This exquisitely engraved miniature work is one of the most attractive early maps of Atlantic Canada. The map is centred on Newfoundland, which assumes a fine form familiar to the modern viewer. A line of stipple engraving off shore represents the Grand Banks, and in
an ode to the region’s globally important fishing industry, a large Cod Fish adorns the sea to the northeast of Newfoundland. Various phantom islands dot the open Atlantic, notably ‘S. Brandan’ (Saint Brendan’s Isle).
To the south and west of Newfoundland, the map embraces Cape Breton Island and the entire Gulf of St. Lawrence, including a rudimentary Prince Edward Island and the tip of Quebec’s Gaspé Peninsula, labelled ‘Gaspei’, while Quebec’s North Shore is labelled as ‘Franciae Novae pars’. The Coast of Labrador is shown to bend westward towards the mouth of a strait that was supposedly the entrance of the fabled Northwest Passage to the Pacific Ocean. Throughout the map the early Portuguese nomenclature generally prevails.

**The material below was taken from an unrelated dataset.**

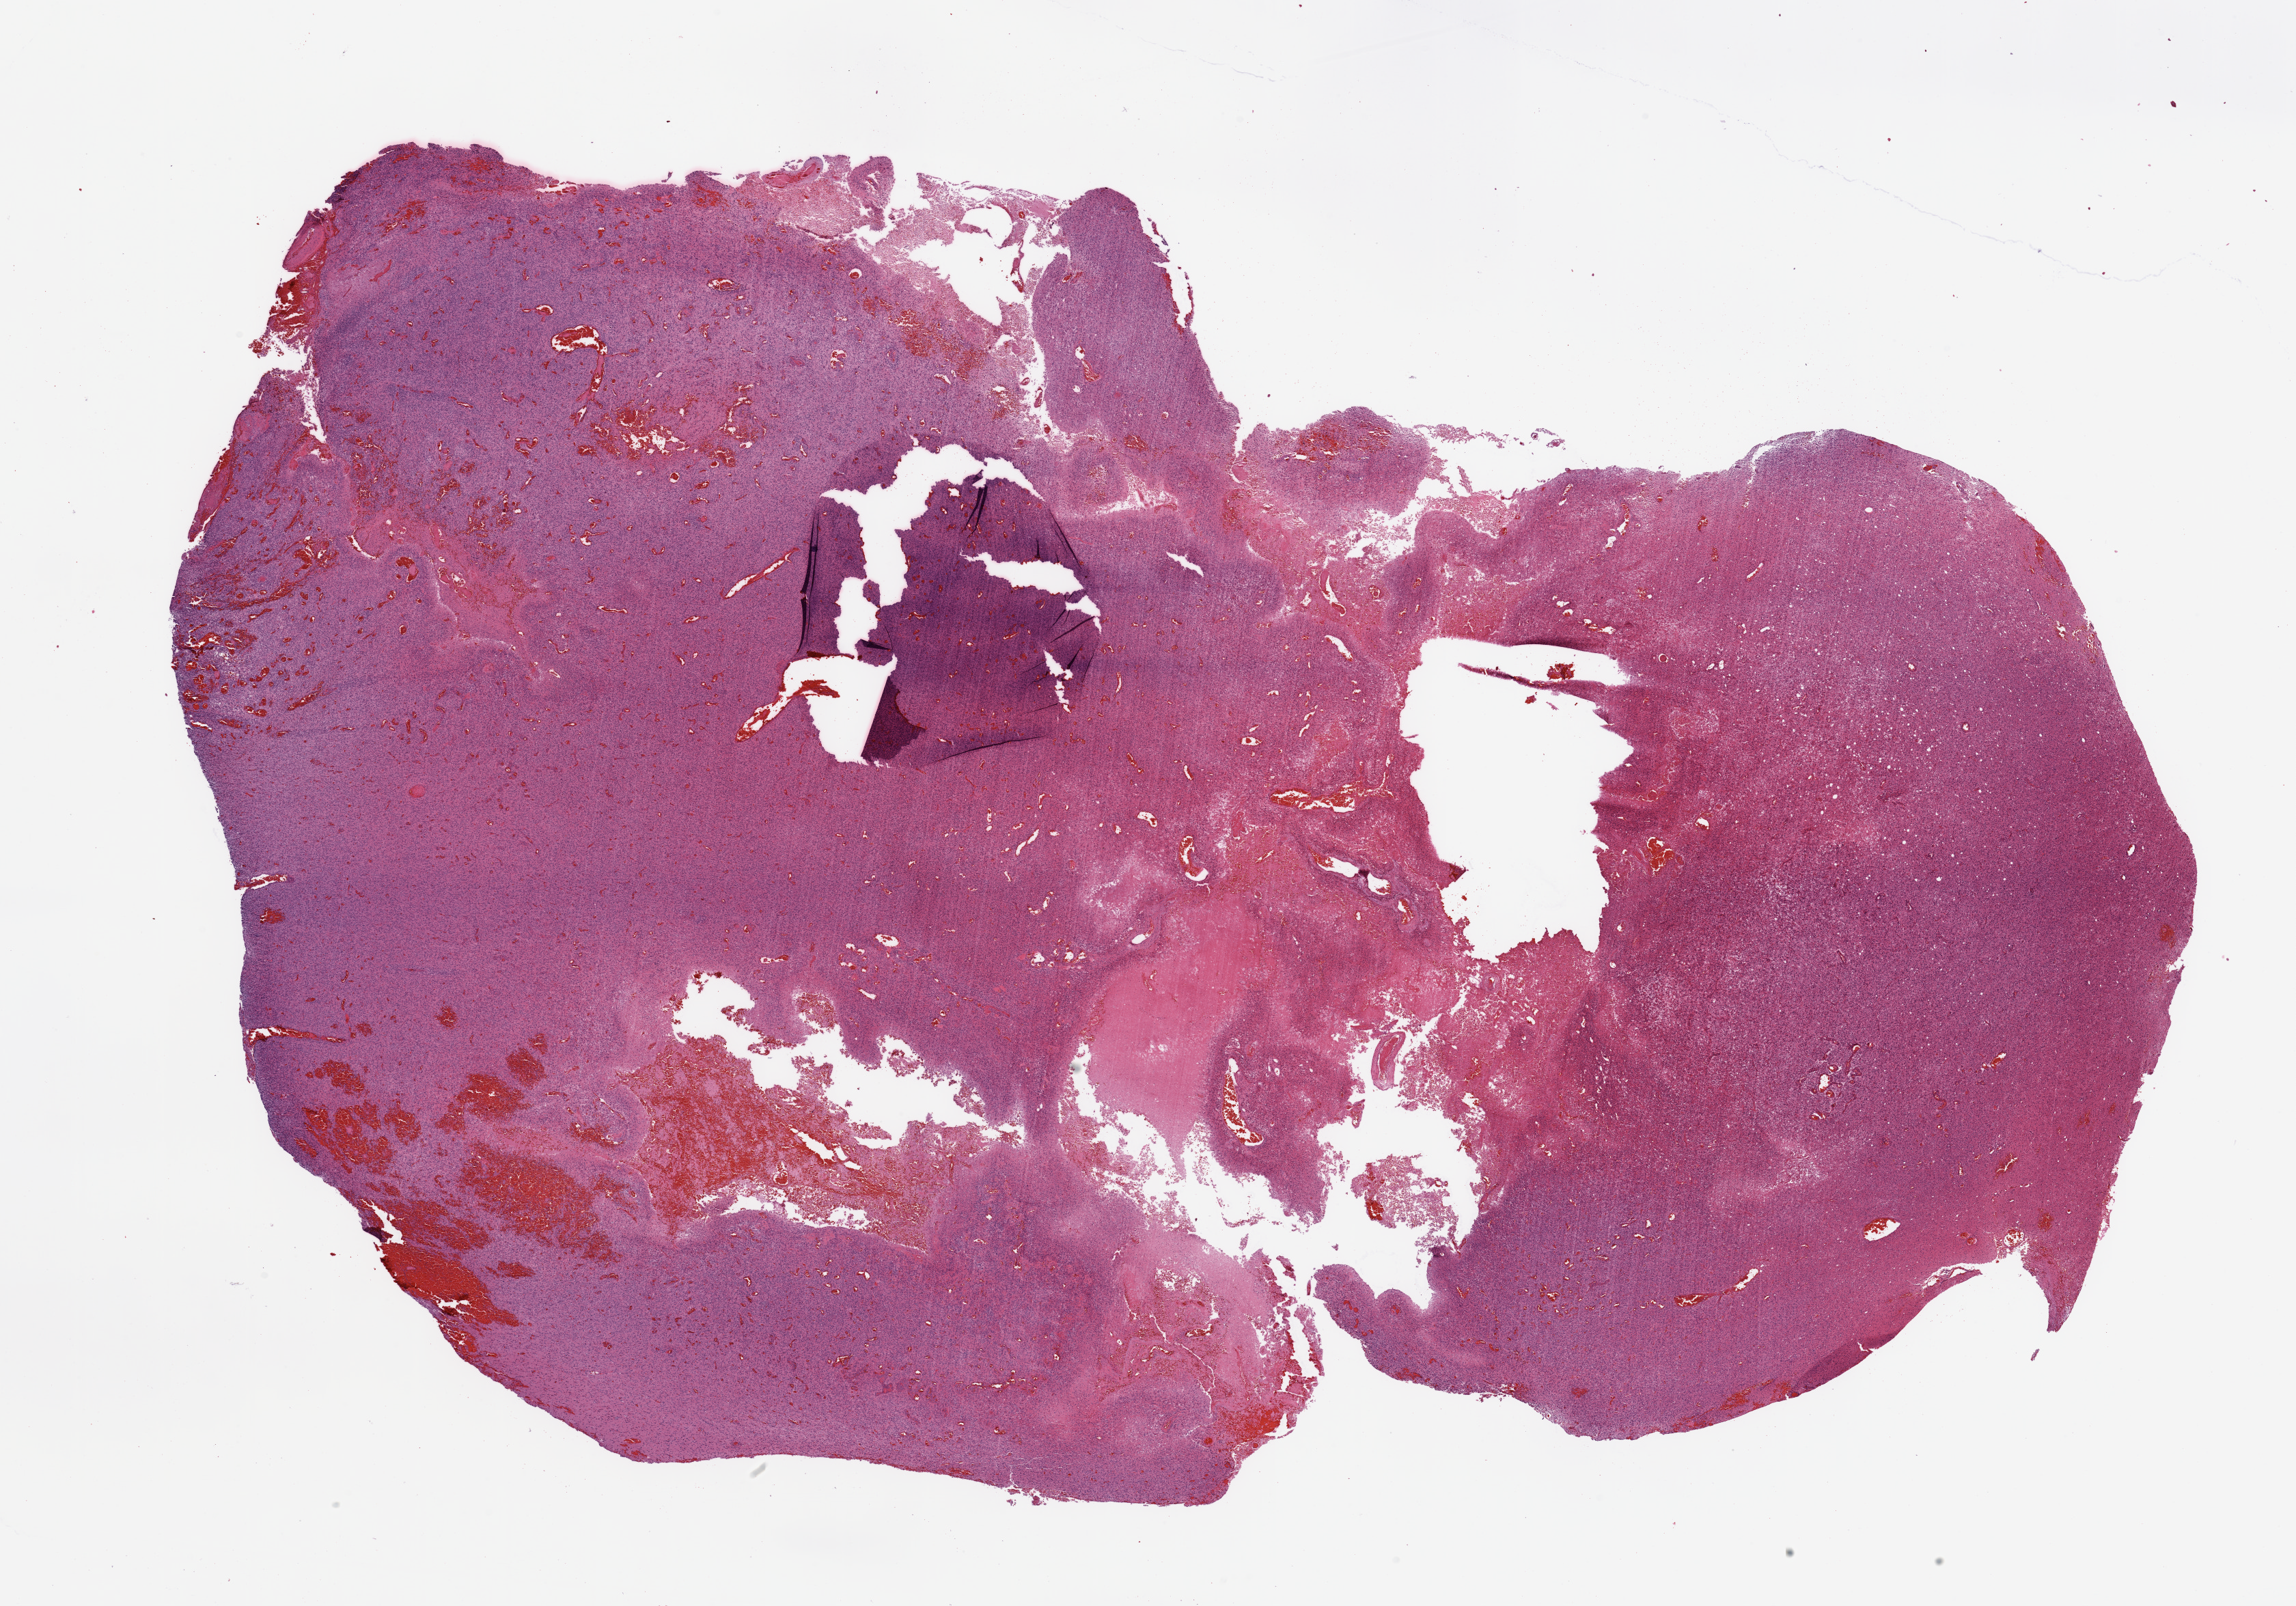
H&E whole-slide image, shown as a low-resolution overview of the whole scanned area (about 26.6 x 18.6 mm); brain, tumour tissue. Female, 64 y/o.
Primary tumour site (as recorded): frontal lobe. Diagnosis: Glioblastoma.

The cartography of the map is predicated on Cornelis Claesz’s rare work, Nova Francia (circa 1594). The first edition of the present map appeared in the 1598 edition of Barent Langenes’s miniature atlas Caert-Thresoor, and the same copperplate was used in at least a dozen other works over the next two generations. The present map represented the third re-working of the plate, with the page number ‘h 2’ added in the lower right. The present issue of the map, from Claes Jansz Visscher’s Tabularum geographicarum (1649) is distinct from the other editions, as it is printed on much higher quality paper, giving it a uniquely sharp and resplendent appearance.
The Visscher-Langenes Atlas
The present map is from Claes Jansz Visscher’s exceedingly rare and lovely miniature atlas, Tabularum geographicarum contractarum libri quatuor denuò recogniti (Amsterdam, 1649), a late edition of the atlas Caert-Thesoor, which was first issued under mysterious circumstances in 1597, following some arrangement between the Amsterdam publisher Cornelis Claesz and the obscure Middelburg publisher Barent Langenes (the supposed first edition is now thought lost). Re-issued in several editions (all today rare) over the two generations from 1598, the work set the gold standard for miniature atlases, as Koeman noted “The small maps [it contained] are extremely well-engraved: neat and clear and elegantly composed”. Indeed, the maps were of uncommonly fine engraving, done by artists such as Jocodus Hondius I, Pieter van den Keere and Benjamin Wright. Many of the maps were based on groundbreaking information from recent Dutch voyages of exploration or current events.
The leading Amsterdam publisher Claes Jansz Visscher acquired many of the original Claesz-Langenes plates, plus many of those from the subsequent editions of the atlas, as well as some additional plates not previously published; incorporating all of these into the production of the Tabularum geographicarum (1649). The individual maps are very rare, and the atlas is known in only 2 complete examples: at the British Library and the University of Heidelberg.
The present map of Newfoundland, etc. is extremely rare – we cannot locate another example from the Visscher-Langenes atlas as having appeared on the market during the last generation.
References: Koeman, Atlantes Neelandici, vol. III, Vis 4 - Lan 15 (p. 162); Ashley Baynton-Williams, Map Forum (online article), ‘Barent Langenes: A Collation of his Tabularum Contractarum 1649’, no. 219.